[Task directions]
In the records below, some lines contain "Elastic"; state the number of such lines and nothing else.

[Records from a dataset]
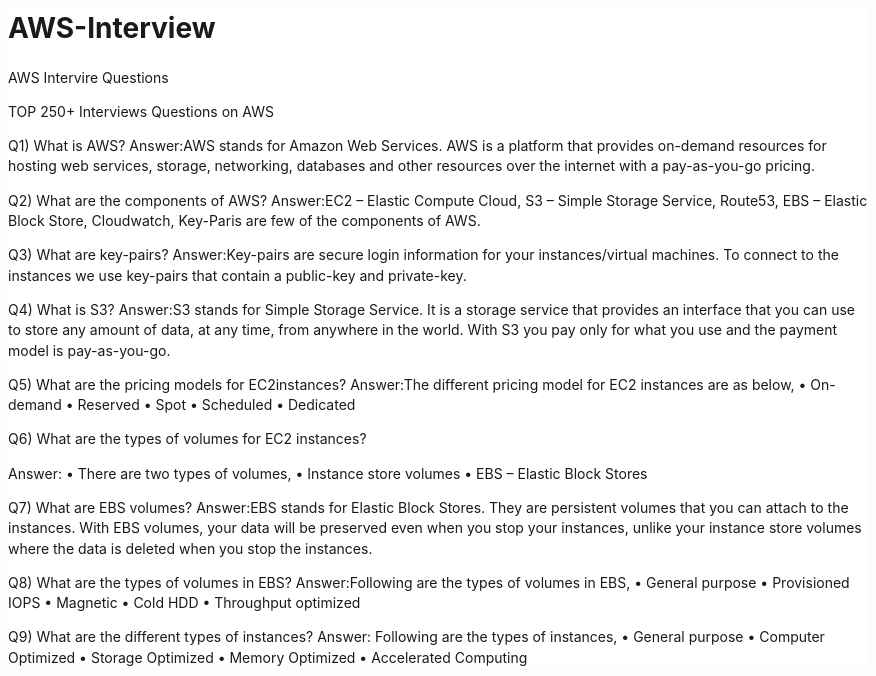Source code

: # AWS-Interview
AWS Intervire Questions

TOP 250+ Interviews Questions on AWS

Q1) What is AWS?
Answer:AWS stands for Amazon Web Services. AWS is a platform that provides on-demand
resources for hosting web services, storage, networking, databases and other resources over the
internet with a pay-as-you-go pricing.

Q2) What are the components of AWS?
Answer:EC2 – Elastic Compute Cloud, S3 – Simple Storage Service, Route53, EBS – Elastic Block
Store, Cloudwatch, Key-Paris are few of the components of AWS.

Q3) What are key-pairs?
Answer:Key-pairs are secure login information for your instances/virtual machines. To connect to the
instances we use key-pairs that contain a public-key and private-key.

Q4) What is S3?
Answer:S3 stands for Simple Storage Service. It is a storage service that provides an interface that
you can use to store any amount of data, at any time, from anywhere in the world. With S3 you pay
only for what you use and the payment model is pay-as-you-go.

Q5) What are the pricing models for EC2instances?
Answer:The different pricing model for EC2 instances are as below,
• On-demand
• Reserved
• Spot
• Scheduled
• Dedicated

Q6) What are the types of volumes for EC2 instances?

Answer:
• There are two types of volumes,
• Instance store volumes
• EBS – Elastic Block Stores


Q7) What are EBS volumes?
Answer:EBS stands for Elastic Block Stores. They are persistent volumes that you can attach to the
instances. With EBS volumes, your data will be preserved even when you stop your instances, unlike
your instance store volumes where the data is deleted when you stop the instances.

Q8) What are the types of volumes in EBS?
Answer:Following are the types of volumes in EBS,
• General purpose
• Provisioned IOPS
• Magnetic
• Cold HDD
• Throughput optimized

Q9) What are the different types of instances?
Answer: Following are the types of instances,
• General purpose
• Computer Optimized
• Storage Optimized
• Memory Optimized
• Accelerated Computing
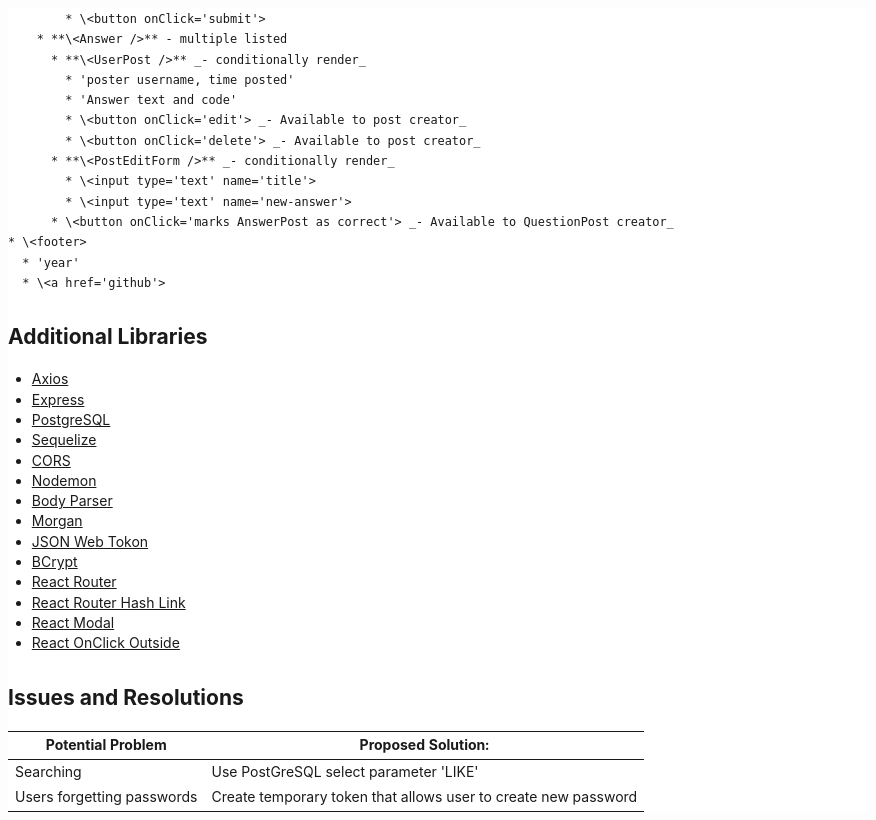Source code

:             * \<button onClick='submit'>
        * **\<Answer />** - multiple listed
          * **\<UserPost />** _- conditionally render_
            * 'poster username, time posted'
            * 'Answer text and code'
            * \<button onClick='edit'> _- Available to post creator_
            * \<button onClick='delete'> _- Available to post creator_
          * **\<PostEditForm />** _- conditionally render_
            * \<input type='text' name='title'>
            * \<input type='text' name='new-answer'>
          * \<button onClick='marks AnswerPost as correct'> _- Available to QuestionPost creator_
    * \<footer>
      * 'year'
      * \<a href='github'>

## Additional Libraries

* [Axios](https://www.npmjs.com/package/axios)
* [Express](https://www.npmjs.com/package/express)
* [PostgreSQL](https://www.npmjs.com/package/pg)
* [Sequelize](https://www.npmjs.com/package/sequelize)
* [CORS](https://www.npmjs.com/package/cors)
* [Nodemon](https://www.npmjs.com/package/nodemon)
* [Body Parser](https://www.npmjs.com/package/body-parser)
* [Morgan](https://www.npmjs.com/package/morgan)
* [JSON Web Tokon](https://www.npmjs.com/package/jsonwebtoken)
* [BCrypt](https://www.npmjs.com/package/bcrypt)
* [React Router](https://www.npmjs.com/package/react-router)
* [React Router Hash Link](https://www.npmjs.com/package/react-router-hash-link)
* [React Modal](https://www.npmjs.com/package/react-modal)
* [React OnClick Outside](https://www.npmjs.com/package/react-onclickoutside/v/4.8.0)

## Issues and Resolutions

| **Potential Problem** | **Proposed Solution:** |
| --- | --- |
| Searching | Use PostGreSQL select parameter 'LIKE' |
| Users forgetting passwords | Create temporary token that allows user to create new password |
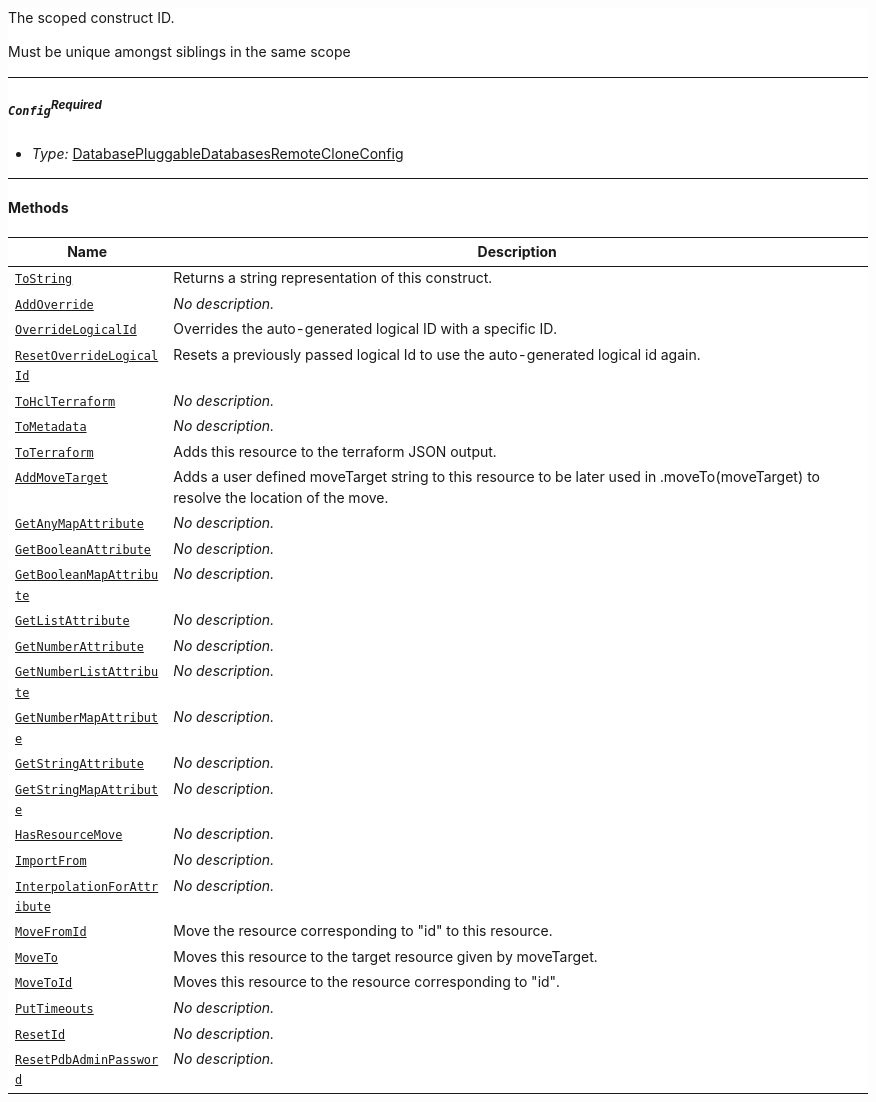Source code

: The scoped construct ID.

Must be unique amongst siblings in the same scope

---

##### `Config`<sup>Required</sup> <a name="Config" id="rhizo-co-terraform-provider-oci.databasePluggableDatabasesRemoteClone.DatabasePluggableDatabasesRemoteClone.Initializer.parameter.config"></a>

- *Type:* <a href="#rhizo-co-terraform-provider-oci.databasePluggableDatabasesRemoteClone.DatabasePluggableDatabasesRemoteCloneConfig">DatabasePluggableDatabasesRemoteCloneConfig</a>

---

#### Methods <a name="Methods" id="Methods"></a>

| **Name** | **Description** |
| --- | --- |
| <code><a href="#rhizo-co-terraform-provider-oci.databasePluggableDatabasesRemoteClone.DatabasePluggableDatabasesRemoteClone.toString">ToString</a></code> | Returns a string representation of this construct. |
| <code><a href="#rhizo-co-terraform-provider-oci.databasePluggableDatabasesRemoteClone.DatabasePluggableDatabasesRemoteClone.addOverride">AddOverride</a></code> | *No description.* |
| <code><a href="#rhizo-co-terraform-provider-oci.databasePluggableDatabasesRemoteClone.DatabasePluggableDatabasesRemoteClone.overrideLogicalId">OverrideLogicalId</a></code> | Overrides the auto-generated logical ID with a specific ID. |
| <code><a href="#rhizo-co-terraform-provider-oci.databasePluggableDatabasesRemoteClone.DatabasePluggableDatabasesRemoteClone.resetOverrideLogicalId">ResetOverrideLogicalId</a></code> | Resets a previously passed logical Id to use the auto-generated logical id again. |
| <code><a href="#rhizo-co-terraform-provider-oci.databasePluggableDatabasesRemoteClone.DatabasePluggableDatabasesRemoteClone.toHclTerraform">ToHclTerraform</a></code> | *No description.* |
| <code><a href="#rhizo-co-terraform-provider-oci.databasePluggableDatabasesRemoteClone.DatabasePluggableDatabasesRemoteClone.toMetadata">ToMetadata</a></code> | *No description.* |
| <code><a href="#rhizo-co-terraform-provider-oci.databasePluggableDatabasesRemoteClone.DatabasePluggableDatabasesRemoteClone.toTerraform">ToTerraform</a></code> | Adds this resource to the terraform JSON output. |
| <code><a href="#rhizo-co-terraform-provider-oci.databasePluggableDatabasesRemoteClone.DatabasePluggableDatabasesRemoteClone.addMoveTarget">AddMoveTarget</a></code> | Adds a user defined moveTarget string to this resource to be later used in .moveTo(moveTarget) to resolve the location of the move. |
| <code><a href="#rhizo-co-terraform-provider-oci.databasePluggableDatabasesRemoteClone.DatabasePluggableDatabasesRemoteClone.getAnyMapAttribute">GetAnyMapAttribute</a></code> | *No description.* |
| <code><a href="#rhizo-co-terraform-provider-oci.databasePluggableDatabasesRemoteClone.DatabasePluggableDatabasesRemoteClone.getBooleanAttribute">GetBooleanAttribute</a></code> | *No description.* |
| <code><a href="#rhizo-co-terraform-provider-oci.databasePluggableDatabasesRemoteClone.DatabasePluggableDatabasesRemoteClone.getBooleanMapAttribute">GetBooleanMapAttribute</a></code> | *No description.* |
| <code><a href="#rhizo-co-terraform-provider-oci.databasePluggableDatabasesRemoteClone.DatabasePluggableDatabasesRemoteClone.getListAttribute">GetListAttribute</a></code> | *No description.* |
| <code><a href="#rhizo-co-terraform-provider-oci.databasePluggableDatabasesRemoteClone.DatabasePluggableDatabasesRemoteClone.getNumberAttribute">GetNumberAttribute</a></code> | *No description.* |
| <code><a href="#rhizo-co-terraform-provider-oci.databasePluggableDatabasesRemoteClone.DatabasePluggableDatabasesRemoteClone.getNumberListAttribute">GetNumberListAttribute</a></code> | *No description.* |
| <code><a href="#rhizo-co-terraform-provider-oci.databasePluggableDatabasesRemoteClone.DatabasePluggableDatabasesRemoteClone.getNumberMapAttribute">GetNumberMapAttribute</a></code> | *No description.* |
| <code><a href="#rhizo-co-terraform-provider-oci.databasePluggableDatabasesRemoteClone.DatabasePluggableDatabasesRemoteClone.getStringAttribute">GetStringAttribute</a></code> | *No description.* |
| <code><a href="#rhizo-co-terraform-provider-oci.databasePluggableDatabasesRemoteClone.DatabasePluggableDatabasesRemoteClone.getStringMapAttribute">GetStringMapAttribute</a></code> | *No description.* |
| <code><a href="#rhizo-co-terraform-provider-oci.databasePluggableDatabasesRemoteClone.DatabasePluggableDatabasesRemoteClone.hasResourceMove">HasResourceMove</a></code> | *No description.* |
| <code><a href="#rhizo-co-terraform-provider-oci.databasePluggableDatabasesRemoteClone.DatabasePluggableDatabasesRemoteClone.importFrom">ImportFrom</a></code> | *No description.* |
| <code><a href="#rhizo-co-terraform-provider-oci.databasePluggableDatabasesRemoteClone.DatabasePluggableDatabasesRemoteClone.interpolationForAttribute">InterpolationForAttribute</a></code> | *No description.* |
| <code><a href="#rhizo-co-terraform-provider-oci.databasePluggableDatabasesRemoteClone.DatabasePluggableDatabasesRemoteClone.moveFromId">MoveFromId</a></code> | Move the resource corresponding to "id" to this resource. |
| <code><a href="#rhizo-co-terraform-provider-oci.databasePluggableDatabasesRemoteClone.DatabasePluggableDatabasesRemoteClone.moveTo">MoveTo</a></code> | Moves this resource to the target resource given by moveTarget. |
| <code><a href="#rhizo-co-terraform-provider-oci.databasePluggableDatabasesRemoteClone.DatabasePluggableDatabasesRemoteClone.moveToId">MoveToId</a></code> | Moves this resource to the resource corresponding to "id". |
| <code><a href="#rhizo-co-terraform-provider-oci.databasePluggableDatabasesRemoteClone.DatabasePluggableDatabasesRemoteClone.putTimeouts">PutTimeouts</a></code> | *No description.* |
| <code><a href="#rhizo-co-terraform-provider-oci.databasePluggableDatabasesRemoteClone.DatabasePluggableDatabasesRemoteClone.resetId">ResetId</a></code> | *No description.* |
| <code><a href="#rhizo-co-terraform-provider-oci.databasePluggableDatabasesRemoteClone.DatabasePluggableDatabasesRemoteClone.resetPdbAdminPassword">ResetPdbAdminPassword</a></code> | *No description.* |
...
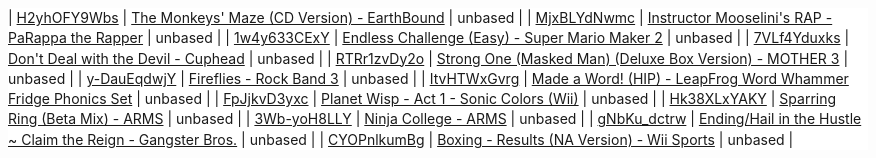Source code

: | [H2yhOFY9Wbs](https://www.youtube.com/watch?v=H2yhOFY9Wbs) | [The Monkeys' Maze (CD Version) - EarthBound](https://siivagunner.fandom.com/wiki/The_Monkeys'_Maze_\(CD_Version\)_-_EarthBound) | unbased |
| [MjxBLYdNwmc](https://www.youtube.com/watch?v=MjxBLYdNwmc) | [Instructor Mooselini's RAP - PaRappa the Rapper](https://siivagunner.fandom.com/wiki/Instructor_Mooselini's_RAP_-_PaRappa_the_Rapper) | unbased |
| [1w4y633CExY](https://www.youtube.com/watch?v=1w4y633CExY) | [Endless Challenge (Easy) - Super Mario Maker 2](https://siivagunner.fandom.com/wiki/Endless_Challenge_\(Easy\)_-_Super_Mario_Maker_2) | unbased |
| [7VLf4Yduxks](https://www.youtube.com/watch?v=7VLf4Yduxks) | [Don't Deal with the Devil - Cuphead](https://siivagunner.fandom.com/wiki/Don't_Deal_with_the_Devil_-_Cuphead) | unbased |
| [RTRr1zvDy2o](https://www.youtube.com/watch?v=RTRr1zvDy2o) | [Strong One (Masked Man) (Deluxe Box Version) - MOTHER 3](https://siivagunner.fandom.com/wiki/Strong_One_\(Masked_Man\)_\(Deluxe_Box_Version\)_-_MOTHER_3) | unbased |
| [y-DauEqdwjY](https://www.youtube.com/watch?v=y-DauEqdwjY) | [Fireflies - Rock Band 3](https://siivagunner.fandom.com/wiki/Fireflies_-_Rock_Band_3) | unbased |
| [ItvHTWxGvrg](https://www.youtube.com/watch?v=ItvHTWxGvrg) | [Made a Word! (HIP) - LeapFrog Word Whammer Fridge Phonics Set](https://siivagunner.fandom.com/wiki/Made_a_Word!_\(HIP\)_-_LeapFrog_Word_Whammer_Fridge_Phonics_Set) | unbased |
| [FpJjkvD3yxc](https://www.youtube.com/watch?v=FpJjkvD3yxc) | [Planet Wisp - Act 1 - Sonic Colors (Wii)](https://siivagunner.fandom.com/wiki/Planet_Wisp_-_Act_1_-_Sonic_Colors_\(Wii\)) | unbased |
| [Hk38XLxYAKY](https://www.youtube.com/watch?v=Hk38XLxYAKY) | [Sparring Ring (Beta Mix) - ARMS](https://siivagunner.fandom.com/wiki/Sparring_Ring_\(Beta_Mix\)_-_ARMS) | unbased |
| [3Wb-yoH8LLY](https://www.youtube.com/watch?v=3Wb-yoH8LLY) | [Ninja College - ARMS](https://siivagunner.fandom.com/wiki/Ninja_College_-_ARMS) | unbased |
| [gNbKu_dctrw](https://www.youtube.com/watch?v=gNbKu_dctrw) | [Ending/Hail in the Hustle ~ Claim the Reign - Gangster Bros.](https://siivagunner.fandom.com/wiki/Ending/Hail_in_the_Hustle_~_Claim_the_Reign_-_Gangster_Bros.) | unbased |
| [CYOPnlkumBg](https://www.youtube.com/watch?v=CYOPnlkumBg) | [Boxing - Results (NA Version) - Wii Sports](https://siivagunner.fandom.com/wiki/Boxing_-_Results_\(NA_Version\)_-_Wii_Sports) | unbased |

[Expected answer]
3